Our approach for high-fidelity video editing is built upon a two-pronged method: Dual-Path Diffusion Sampling for consistent generation, and VLM-Guided Semantic Refinement for ensuring fidelity to the edit instruction.
1. Dual-Path Diffusion Sampling
We address the challenge of maintaining semantic consistency between the edited initial image and the resulting video sequence by employing a Dual-Path Diffusion Sampling scheme (Algorithm 2). Inspired by recent work Coupled Diffusion Sampling (Alzayer et al), which introduces a coupling function that forces two independent diffusion sampling trajectories to be “closer” to one another, we extend this idea to bridge image editing and video generation models.
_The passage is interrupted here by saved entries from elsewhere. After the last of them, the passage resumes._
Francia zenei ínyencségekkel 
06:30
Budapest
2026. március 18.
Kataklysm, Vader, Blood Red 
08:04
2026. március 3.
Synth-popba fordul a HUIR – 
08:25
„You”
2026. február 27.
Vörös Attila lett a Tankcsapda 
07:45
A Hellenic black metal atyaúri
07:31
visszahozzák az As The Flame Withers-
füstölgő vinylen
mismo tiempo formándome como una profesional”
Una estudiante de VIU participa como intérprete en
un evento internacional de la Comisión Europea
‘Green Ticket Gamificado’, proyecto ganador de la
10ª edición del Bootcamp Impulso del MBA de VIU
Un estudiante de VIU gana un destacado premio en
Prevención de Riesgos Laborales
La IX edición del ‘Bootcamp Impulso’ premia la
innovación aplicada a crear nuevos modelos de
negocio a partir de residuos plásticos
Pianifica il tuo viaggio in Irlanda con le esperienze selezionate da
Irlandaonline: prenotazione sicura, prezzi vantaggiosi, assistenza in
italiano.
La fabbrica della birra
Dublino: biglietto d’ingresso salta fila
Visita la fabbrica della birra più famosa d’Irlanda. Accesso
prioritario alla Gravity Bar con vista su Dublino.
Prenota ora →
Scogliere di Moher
Concretely, during the reverse diffusion process of two concurrent diffusion models, an Image Editing model (θI) and a Text-to-Video model (θV), we introduce a Dual-Path Guidance Step. This step forces the two sampling paths to align by calculating a cross-guidance term based on the discrepancy of their respective x0 predictions (λ(x^0,I−x^0,V)). This coupling term is applied iteratively to the intermediate latent states. This mechanism ensures that the generated video frames are not only temporally coherent but also semantically consistent with the final edited image, leading to a unified, high-quality output.
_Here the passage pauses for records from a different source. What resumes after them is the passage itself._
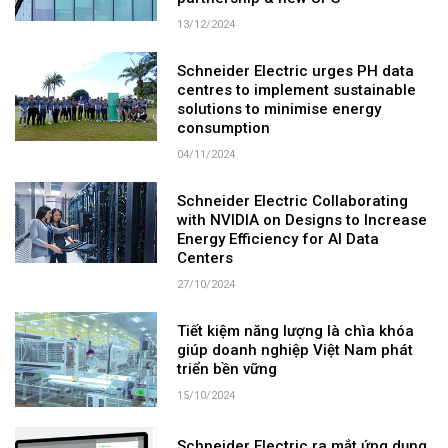
13/12/2024
Schneider Electric urges PH data
centres to implement sustainable
solutions to minimise energy
consumption
04/11/2024
Schneider Electric Collaborating
with NVIDIA on Designs to Increase
Energy Efficiency for AI Data
Centers
27/10/2024
Tiết kiệm năng lượng là chìa khóa
giúp doanh nghiệp Việt Nam phát
triển bền vững
15/10/2024
Schneider Electric ra mắt ứng dụng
2. VLM-Guided Semantic Refinement
To guarantee that the generated video faithfully executes the desired edit while preserving unedited content, we incorporate a Vision-Language Model (VLM) into a refinement loop.
The VLM serves as a sophisticated semantic critic, evaluating the generated output against two key criteria:
- Edit-Verification: The VLM is prompted to evaluate if the editing instruction has been successfully executed in the output image/video.
- Identity-Preservation: The VLM verifies that the generated content remains identical to the input, ignoring only the changes specified by the edit instruction.
The VLM’s quantitative semantic evaluation is converted into a refinement signal (e.g., VLM edit loss), which guides the optimization of the generation models (e.g., via LoRA fine-tuning). This closed-loop semantic refinement ensures the final generated video is both visually compelling and strictly compliant with the user’s intent.